EXERCISE DESCRIPTION
Rewrite the lines below so that every occurrence of "Spec for this entry" becomes "Format for this entry" and everything else stays the same. Leave the pictures out of your version.

DATA ROWS

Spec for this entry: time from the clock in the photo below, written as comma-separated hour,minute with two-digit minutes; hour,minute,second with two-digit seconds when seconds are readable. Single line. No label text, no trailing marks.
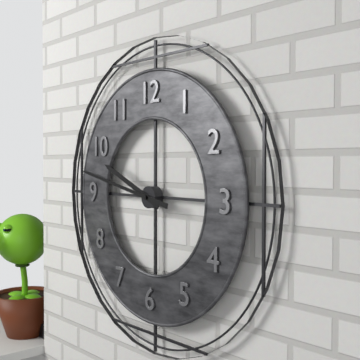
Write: 9,47
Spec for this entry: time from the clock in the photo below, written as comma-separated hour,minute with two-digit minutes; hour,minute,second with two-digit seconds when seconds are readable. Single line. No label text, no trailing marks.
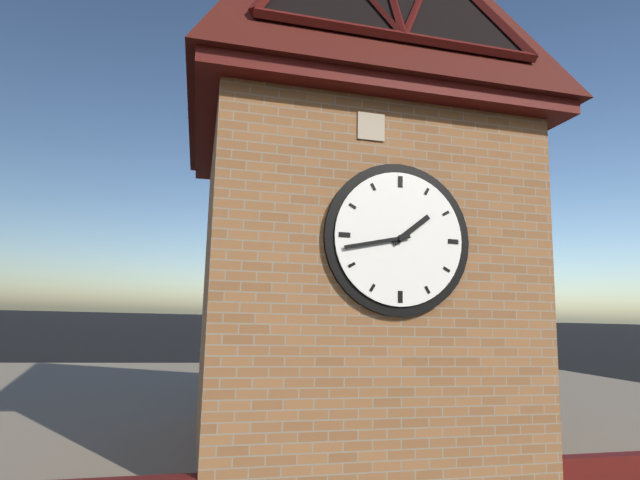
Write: 1,43
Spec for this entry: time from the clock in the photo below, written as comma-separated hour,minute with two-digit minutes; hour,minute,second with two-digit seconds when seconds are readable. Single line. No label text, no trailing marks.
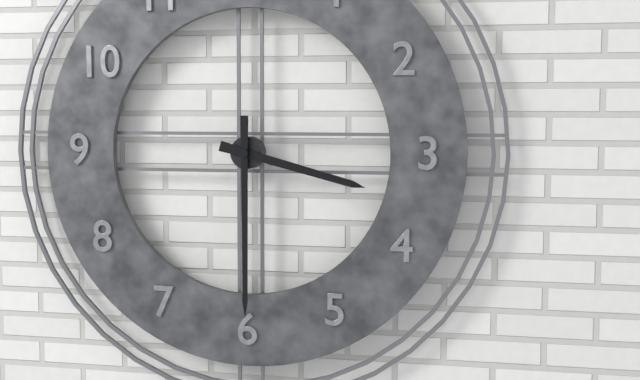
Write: 3,30
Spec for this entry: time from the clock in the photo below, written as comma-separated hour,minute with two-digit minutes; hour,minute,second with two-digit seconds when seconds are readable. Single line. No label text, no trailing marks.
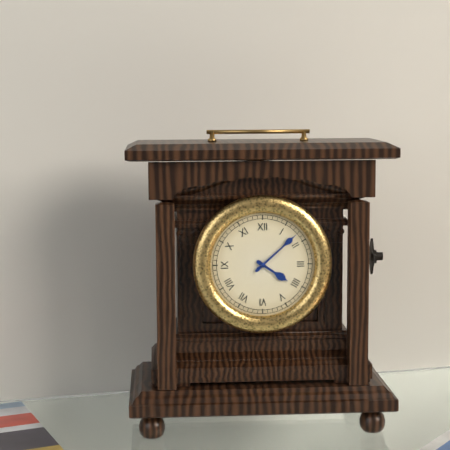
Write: 4,08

ANSWER TO THE TASK
Format for this entry: time from the clock in the photo below, written as comma-separated hour,minute with two-digit minutes; hour,minute,second with two-digit seconds when seconds are readable. Single line. No label text, no trailing marks.
Write: 9,47
Format for this entry: time from the clock in the photo below, written as comma-separated hour,minute with two-digit minutes; hour,minute,second with two-digit seconds when seconds are readable. Single line. No label text, no trailing marks.
Write: 1,43
Format for this entry: time from the clock in the photo below, written as comma-separated hour,minute with two-digit minutes; hour,minute,second with two-digit seconds when seconds are readable. Single line. No label text, no trailing marks.
Write: 3,30
Format for this entry: time from the clock in the photo below, written as comma-separated hour,minute with two-digit minutes; hour,minute,second with two-digit seconds when seconds are readable. Single line. No label text, no trailing marks.
Write: 4,08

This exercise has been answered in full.